Candy kills probably 50 or 60 people in Tracking? I'm not even sure because after a while it's just action-movie rat-a-tat-a-tat. Except when she's using the katana which I guess is more of a swish. Could be 30. Could be 80. Who knows. And, look, I get it, violence is the standard for badassery these days - but in the original novel violence was one facet of her MarySue universal competence, and in the sequel we don't get to see her perform lifesaving surgery or choose heroic self-sacrifice or anything.
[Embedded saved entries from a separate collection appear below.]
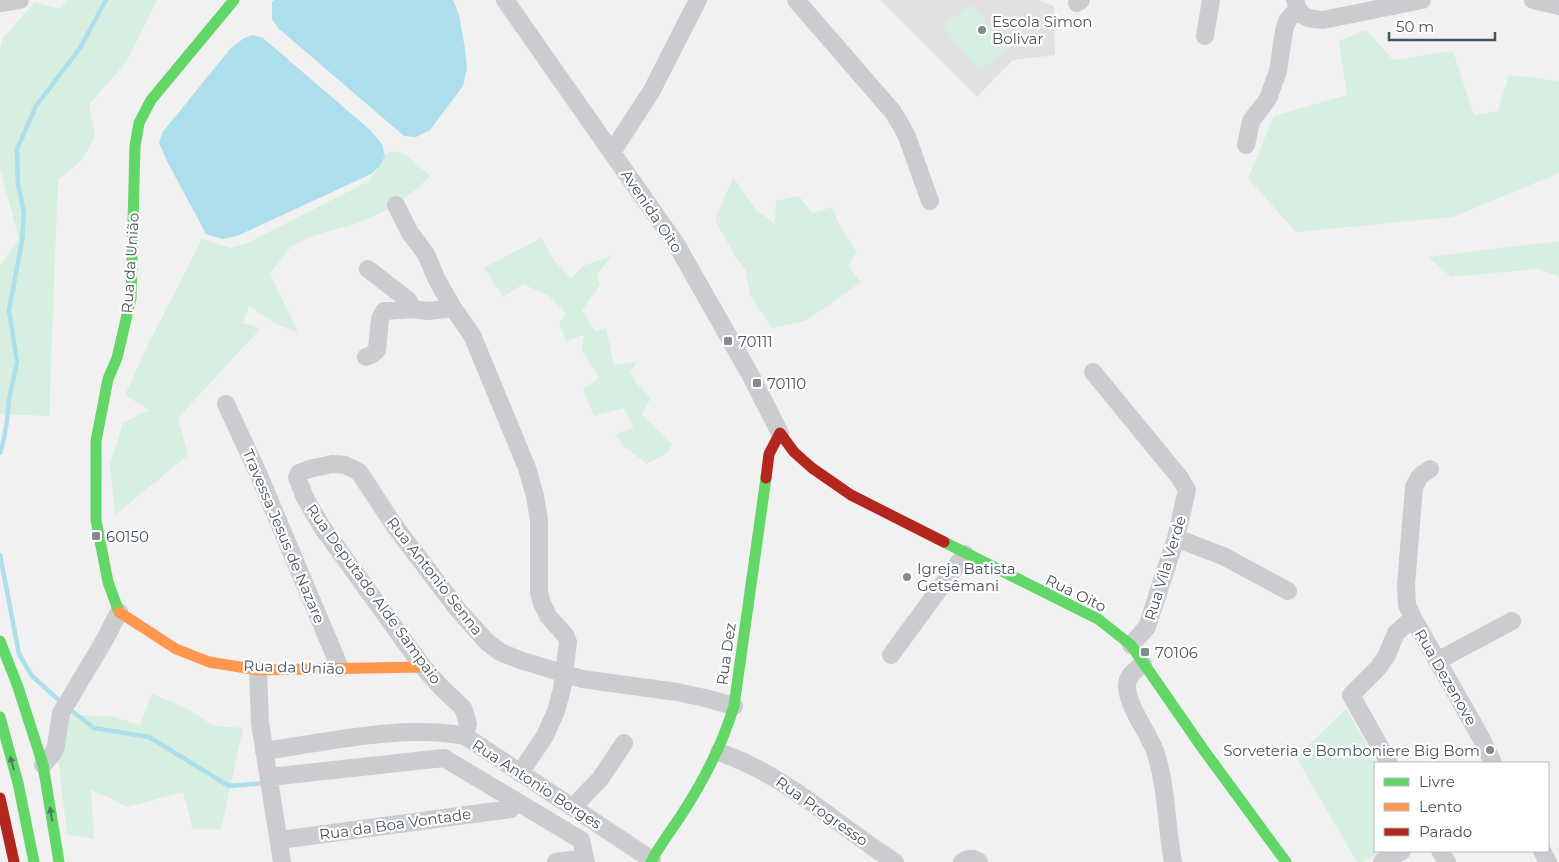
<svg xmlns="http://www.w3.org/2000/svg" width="1559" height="862" font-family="Montserrat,sans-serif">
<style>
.education{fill:#e3e2e3}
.green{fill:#d6efe0}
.water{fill:#acdfeb}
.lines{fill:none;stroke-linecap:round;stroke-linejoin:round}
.stream{stroke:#acdfeb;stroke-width:4.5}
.street{stroke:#cacccf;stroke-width:18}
.fast{stroke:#63d668;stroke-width:11}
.slow{stroke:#ff974d;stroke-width:11}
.jam{stroke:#b3261e;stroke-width:11}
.oneway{fill:#507a60}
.poi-dot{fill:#838a91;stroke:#fff;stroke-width:2}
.labels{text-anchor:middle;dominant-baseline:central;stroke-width:4.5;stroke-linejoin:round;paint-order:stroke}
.poi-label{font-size:15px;fill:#48535d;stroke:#fff;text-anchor:start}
.street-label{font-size:15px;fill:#48535d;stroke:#fff}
</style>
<rect width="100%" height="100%" fill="#f1f1f1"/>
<path class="education" d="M 880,0 L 1038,0 L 1054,6 L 1055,55 L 1013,60 L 977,97 Z"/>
<path class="green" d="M 68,0 L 157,0 L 127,61 L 89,105 L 95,136 L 82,160 L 58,180 L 49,416 L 0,414 L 0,265 L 19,239 L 0,169 L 0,48 L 3,38 L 35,2 L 59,9 Z
M 971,4 L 1007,48 L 979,71 L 943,26 Z
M 1366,30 L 1393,60 L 1453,51 L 1474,115 L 1498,111 L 1509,75 L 1559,81 L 1559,173 L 1453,217 L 1296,232 L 1248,178 L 1274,116 L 1347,95 L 1339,41 Z
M 389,151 L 405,154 L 430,176 C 411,195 389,211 363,221 C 341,230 315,232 294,245 C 287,249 276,267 270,274 L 298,332 L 278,325 L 249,306 L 243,323 L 254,326 L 260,329 L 178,418 L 188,455 L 115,515 L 110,465 L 123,423 L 149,410 L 125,395 L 144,353 L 202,239 L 231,248 L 247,243 L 369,181 Z
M 733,177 L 757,211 L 775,224 L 776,201 L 799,196 L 812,213 L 832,207 L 841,228 L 857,252 L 848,266 L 861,282 L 831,304 L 805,321 L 772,328 L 751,297 L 745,269 L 735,256 L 715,220 Z
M 541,238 L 556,263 L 571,278 L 583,266 L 613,255 L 597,274 L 600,285 L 582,310 L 595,331 L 606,328 L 614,365 L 637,362 L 630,371 L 636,383 L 651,398 L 641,414 L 672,444 L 667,453 L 647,464 L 624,446 L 615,434 L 634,428 L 624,408 L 594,416 L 583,389 L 599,378 L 582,350 L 584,335 L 566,341 L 559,324 L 566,313 L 549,296 L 523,284 L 503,297 L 484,268 Z
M 1559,241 L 1559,276 L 1538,269 L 1451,277 L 1428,257 Z
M 152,694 L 186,708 L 214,726 L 243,728 L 221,830 L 193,829 L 183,792 L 127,807 L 108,797 L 91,790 L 94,839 L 67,834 L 58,758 L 61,715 L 111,716 L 140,725 Z
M 1346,709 L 1377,763 L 1375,763 L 1375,851 L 1383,851 L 1362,862 L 1357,862 L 1296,757 Z"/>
<path class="water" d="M 274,0 L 453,0 L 459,15 L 465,49 L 467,68 L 463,86 L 430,130 L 416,137 L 404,136 L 278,28 L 272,19 L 272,2 Z
M 253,35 L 263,38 L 369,129 L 382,144 L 385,156 L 379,167 L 371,174 L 237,236 L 222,239 L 206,234 L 168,163 L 159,143 L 162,133 L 230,49 L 244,38 Z"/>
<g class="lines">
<path class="stream" d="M 0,453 L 3,443 L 7,421 L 9,400 L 17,362 L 9,310 L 22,241 L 24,213 L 18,184 L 17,149 L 36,106 L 80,48 L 106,0
M 0,555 L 19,654 L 32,676 L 62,703
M 68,708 L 94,728 L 149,737 L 229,786 L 266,783"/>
<path class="street" d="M 505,0 L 676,244 L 751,376 L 780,433
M 796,0 L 893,112 L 906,134 L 930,201
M 1295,0 C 1299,17 1307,19 1323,20 L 1422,0
M 1533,0 L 1559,6
M 0,3 L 20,0
M 1077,3 L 1081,0
M 1205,36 L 1211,0
M 1246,145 L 1251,121 L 1268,99 L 1278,71 L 1284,31 L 1287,21 L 1297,9
M 612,152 L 651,92 L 698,0
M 396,205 L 410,233 L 426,254 L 437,280 L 453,308 L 472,335 L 527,468 L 535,496 L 539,520 L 539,593 L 542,603 L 548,616 L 566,636 L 568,642 L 567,650 L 562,689 L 556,711 L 545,736 L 520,773
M 368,269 L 408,300 L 413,309
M 366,357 L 371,355 L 377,350 L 380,319 L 384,311 L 413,309 L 428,311 L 453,308
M 1093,372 L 1180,478 L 1187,490 L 1176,538 L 1147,627 L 1131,645
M 226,404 L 258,473 L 340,668
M 1430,469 L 1420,476 L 1414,487 L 1406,585 L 1407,605 L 1413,618 L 1479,734 L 1493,763
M 1176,538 L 1223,556 L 1288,591
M 891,655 L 965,554
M 1437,661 L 1512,621
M 1143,664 C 1135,670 1126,676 1127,688 C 1130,711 1147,730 1155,751 C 1167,786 1166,826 1173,862
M 258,670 L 260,723 L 282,862
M 465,736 L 468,724 L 463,708 L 441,687 L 423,667 L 322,527 L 305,498 L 297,477 L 299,473 L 309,469 L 332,464 L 345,465 L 359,472 L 396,528 L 459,611 L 487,642 L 500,652 L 520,660 L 582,679 L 677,692 L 705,698 L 734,706
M 264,751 C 328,742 402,724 465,736 L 652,860
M 719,752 C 788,776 835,824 895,862
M 1389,763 L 1351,695 L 1378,668 L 1387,655 L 1396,633 L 1413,618
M 43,765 L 53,753 L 56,746 L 61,713 L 104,641 L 119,612
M 269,777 L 444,758 L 581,840 L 586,862
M 573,807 L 600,779 L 624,743
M 280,840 L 511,809
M 1440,851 L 1447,862
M 1542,851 L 1548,862
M 556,862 L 585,858
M 962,862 C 968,858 973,857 979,862
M 1382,862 L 1402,851"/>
<path class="fast" d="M 944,542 L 1098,619 L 1131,645 L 1203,749 L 1286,862
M 119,612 L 108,582 L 96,520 L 96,441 L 108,379 L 117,358 L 131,298 L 135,146 L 139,123 L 151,100 L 234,0
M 0,641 L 18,687 L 43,765 L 59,862
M 0,717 L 18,783 L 34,862
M 651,862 C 659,846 670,832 680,817 C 703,782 722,746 734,706 L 766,478"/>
<path class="slow" d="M 119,612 L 176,649 L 209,662 L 258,670 L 423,667"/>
<path class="jam" d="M 766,478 L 769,454 L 780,433 L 794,452 L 812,468 L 851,495 L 944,542
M 0,798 L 14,862"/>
</g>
<defs><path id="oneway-solid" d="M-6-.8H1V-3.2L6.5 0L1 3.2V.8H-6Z" transform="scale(1.25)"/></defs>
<g class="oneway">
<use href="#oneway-solid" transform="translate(12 763) rotate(-105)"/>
<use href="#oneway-solid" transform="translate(51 814) rotate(-100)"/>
</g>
<g class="poi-dot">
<circle cx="982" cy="30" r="5"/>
<rect x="723" y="336" width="10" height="10" rx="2.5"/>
<rect x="752" y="378" width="10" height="10" rx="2.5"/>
<rect x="91" y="531" width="10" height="10" rx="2.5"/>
<circle cx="907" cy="577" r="5"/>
<rect x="1140" y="647" width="10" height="10" rx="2.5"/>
<circle cx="1490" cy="750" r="5"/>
</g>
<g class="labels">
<g class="poi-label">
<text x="992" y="21">Escola Simon<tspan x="992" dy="17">Bolivar</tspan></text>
<text x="738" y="341">70111</text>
<text x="767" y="383">70110</text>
<text x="106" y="536">60150</text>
<text x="917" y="568">Igreja Batista<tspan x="917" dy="17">Getsêmani</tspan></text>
<text x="1155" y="652">70106</text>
<text x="1480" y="750" text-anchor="end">Sorveteria e Bomboniere Big Bom</text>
</g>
<g class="street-label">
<text transform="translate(652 211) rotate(56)">Avenida Oito</text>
<text transform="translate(130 263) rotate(-86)">Rua da União</text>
<text transform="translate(284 536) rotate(67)">Travessa Jesus de Nazare</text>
<text transform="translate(1165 568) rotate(-73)">Rua Vila Verde</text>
<text transform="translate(435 576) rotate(52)">Rua Antonio Senna</text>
<text transform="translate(1076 593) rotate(26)">Rua Oito</text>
<text transform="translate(374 594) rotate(54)">Rua Deputado Alde Sampaio</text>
<text transform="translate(726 654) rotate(-82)">Rua Dez</text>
<text transform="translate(294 667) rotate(2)">Rua da União</text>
<text transform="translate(1446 677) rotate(60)">Rua Dezenove</text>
<text transform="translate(537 784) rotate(33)">Rua Antonio Borges</text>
<text transform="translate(822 811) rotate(35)">Rua Progresso</text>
<text transform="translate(395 824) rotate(-8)">Rua da Boa Vontade</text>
</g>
</g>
<rect x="1374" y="762" width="175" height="90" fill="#ffffff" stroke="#b6babe"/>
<rect x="1384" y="778" width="25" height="8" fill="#63d668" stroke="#b6babe"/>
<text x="1419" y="787" font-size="15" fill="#48535d">Livre</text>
<rect x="1384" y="803" width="25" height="8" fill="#ff974d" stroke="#b6babe"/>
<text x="1419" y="812" font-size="15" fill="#48535d">Lento</text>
<rect x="1384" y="828" width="25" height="8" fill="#b3261e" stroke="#b6babe"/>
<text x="1419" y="837" font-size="15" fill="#48535d">Parado</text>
<path d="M1389 32v8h106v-8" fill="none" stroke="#48535d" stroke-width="2.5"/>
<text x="1396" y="32" font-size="15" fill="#48535d" stroke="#ffffff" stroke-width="4" paint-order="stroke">50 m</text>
</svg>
Well, okay, there is one really awesome bit at the end where she has to land the plane with her eyes closed so she doesn't get blinded when the bomb goes off, totally worth the price of admission, but until then it's mostly killing.

There are a lot of other problems - some weirdly tangential racism, the total failure of the villains to be scary (but they're evil! they're so evil they're Soviet Nazi Middle-Eastern vivisectionist pedophiles!), the unfortunate decision to use sliding-present chronology (so Tracking is set in the present day and Emergence happened a few months ago, despite Emergence having been written in the 80s featuring 80s technologies - this also increases the oddness of the 11 and 13 year old main characters speaking in cultural references from the 40s and 50s, although there were a couple of very pasted-in movies from the 00s mentioned by title with no apparent knowledge of the contents, that really seemed like Palmer just Googled movies that an 11-year-old in 2008 might have seen.)
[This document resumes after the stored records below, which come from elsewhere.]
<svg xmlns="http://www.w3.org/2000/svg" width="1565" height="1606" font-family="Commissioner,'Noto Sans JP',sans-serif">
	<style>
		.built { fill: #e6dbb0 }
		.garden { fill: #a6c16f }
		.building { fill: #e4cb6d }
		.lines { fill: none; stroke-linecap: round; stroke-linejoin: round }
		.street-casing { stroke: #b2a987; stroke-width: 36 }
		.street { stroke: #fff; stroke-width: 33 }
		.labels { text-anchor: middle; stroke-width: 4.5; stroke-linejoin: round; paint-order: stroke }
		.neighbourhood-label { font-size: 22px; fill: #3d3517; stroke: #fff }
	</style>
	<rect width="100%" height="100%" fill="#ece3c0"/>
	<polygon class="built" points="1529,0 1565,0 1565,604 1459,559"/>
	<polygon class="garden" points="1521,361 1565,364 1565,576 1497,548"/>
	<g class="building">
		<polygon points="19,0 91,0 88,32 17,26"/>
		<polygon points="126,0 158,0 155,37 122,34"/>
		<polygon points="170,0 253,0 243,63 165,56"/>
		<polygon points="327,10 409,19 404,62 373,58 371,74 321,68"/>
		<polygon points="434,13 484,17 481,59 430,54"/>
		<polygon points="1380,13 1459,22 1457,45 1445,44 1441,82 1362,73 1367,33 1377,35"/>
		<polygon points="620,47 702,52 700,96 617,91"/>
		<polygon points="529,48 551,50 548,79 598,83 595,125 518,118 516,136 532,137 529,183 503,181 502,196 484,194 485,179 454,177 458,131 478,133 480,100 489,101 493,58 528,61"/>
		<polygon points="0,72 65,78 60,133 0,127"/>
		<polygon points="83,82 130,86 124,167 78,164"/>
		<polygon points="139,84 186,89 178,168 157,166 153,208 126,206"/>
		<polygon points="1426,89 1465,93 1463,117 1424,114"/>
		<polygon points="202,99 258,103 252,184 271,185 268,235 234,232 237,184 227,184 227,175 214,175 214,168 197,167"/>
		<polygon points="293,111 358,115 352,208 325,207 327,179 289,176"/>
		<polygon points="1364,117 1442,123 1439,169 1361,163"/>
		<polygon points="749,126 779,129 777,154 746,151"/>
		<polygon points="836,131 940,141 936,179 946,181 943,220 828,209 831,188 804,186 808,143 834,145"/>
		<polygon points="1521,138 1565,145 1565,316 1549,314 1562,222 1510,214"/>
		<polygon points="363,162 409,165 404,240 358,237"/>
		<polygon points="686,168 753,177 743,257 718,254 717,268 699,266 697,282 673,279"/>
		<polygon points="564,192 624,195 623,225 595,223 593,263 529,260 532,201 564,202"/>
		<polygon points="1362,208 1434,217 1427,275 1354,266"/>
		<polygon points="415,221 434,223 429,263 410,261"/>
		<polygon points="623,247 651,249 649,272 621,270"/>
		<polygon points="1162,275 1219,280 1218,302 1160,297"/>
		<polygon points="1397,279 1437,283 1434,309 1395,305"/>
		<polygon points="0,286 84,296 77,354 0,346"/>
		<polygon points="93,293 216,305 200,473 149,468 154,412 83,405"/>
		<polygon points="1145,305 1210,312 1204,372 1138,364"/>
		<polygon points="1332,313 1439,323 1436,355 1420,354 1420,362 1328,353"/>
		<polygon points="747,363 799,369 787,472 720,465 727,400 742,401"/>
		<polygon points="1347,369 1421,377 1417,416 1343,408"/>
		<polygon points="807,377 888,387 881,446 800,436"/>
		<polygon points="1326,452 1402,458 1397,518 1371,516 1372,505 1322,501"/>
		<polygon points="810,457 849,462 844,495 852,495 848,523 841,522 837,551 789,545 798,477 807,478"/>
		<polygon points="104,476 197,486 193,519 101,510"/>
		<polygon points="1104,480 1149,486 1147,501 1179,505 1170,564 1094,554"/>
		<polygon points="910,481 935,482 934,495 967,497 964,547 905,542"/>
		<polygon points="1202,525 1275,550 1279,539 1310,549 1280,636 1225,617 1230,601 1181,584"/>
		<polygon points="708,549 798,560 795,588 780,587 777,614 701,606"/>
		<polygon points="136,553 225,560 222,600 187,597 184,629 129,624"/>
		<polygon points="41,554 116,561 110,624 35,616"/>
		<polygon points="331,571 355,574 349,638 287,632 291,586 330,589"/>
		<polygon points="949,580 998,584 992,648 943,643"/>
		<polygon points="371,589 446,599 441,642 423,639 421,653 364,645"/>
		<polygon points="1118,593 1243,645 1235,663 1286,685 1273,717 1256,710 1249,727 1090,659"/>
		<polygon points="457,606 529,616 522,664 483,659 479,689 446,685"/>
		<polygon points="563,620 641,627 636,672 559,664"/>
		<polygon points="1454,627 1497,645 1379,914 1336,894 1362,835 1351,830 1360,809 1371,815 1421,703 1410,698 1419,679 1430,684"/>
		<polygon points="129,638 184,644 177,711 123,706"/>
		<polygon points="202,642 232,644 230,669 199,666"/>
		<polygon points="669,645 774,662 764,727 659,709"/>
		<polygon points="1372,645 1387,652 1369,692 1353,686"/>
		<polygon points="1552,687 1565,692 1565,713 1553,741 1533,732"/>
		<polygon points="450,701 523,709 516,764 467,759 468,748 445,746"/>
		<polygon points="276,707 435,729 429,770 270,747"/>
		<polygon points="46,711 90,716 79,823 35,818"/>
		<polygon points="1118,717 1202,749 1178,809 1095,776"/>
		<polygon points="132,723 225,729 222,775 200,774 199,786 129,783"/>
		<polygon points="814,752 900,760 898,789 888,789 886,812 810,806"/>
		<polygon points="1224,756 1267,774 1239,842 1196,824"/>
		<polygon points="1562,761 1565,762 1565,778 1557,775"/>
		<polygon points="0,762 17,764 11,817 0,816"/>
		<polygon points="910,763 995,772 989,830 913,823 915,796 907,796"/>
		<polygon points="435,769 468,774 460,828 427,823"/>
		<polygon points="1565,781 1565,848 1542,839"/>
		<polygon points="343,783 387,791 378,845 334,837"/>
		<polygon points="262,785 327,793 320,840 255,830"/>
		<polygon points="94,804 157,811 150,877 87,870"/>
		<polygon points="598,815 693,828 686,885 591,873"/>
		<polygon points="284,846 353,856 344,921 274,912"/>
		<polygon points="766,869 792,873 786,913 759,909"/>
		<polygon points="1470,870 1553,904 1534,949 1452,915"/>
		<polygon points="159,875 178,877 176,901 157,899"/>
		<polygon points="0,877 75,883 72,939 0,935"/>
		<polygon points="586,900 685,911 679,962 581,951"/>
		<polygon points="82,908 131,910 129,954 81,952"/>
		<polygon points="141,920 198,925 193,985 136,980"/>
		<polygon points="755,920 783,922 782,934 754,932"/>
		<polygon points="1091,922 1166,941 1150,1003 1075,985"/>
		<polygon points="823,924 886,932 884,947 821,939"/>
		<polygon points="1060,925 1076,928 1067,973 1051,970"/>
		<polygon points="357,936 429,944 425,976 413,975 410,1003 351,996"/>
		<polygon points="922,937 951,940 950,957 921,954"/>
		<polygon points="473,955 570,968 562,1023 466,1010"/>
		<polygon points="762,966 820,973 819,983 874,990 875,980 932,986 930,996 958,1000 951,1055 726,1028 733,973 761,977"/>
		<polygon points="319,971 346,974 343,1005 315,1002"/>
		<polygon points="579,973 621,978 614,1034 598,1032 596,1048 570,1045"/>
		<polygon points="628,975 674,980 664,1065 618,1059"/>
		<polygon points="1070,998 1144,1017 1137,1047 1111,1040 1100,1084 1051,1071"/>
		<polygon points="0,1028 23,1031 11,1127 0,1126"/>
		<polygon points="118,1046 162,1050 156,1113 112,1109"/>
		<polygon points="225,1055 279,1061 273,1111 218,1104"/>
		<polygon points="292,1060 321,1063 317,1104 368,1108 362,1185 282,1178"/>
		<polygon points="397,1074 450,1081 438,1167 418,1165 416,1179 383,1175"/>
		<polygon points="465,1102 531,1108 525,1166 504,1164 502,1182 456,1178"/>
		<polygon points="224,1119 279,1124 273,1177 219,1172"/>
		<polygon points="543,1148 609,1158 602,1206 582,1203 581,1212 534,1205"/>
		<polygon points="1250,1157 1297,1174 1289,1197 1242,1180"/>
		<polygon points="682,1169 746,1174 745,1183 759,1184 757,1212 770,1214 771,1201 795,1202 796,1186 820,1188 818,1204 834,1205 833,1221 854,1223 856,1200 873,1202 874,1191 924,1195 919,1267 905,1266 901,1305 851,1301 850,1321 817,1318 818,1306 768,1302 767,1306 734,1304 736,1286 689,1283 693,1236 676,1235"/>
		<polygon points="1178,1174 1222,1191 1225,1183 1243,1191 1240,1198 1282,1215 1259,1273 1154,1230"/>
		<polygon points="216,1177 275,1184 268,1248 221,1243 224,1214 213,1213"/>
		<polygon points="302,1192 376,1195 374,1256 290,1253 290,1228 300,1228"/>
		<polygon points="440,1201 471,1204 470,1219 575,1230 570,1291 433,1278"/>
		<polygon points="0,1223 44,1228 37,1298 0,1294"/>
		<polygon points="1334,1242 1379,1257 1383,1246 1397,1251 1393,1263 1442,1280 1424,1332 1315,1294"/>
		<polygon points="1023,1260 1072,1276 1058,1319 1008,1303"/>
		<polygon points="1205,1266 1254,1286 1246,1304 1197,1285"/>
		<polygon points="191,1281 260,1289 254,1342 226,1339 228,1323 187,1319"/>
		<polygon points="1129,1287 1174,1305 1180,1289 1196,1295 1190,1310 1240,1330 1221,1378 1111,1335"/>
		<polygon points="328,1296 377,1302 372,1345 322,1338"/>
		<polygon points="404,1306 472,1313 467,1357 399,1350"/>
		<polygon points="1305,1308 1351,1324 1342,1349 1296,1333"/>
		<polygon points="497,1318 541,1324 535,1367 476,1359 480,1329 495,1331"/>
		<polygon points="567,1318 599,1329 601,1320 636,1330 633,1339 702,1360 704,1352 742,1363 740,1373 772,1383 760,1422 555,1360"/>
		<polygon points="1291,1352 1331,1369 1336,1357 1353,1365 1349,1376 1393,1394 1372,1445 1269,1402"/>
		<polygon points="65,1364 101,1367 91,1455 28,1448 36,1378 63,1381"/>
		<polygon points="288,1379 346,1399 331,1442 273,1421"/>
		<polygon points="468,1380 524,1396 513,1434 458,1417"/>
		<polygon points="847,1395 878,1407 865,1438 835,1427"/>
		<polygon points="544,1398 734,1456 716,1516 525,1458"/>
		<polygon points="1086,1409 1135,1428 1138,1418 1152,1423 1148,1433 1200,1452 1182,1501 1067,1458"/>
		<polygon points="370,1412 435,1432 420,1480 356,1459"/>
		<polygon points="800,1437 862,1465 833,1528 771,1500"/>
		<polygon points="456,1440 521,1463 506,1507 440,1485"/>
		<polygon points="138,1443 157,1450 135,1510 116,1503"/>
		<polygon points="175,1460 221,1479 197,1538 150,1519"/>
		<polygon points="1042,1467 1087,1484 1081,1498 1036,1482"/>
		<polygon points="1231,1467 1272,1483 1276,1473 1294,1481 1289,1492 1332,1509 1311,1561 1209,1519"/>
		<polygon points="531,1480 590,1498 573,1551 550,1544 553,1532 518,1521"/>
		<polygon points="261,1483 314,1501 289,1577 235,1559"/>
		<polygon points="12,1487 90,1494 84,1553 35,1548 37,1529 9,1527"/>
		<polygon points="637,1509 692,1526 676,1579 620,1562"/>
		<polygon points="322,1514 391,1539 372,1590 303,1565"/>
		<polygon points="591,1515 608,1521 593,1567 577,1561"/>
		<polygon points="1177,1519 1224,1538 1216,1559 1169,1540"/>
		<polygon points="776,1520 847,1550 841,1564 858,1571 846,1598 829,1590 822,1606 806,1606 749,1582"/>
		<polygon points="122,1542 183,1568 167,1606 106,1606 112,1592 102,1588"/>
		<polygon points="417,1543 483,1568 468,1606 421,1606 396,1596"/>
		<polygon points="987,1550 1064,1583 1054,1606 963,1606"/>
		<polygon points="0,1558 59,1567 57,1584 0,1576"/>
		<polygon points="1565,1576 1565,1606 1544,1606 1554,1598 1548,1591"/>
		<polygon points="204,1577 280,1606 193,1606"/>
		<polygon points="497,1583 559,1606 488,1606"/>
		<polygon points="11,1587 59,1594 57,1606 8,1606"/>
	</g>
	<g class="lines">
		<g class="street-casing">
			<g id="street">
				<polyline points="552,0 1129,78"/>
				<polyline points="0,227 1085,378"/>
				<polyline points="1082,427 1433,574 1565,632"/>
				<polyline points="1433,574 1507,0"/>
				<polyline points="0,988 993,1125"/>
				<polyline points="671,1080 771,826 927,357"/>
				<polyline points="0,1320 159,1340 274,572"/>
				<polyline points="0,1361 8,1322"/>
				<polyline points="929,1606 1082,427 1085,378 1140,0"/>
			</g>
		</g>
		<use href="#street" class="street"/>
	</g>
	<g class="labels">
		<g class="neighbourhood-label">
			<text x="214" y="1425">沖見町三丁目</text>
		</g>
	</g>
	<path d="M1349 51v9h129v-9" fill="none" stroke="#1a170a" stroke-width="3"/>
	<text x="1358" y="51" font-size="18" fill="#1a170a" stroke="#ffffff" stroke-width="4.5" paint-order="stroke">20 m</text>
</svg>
And there's no growth. No hard decisions - no personal struggle. (In Emergence, in contrast, she has to do things like taking off after what may be her only chance to find the superintelligent village under circumstances that will leave her family believing she's dead.) The very very end of Tracking shows Candy considering giving up single-handed heroism in order to be treated as a full adult member of the team, and *that's* interesting. I would have loved to see more of that, Candy trying to figure out whether there's a difference between what she can do and what she should do. Really what I want is a thriving Emergence fandom, with people writing stories about Candy growing up and figuring out who she is when she isn't saving the world, and Candy dealing with the next generation being even cuter and smarter and spunkier, and Candy discovering that being a black-belt supergenius with a master-chef-surgeon boyfriend does not necessarily make you automatically good in bed together, and Candy trying to figure out how to successfully integrate random difficult survivors into the village *without* violence. And maybe some sort of action sequence involving a volcano, volcanoes are good.

Unfortunately I wasn't able to create a thriving fandom for a TV show that aired in 2010, so trying to build one around a book from 1985 is an obvious lost cause. There's just *so much potential* there. Frustrating to see canon opt for a shoot-out.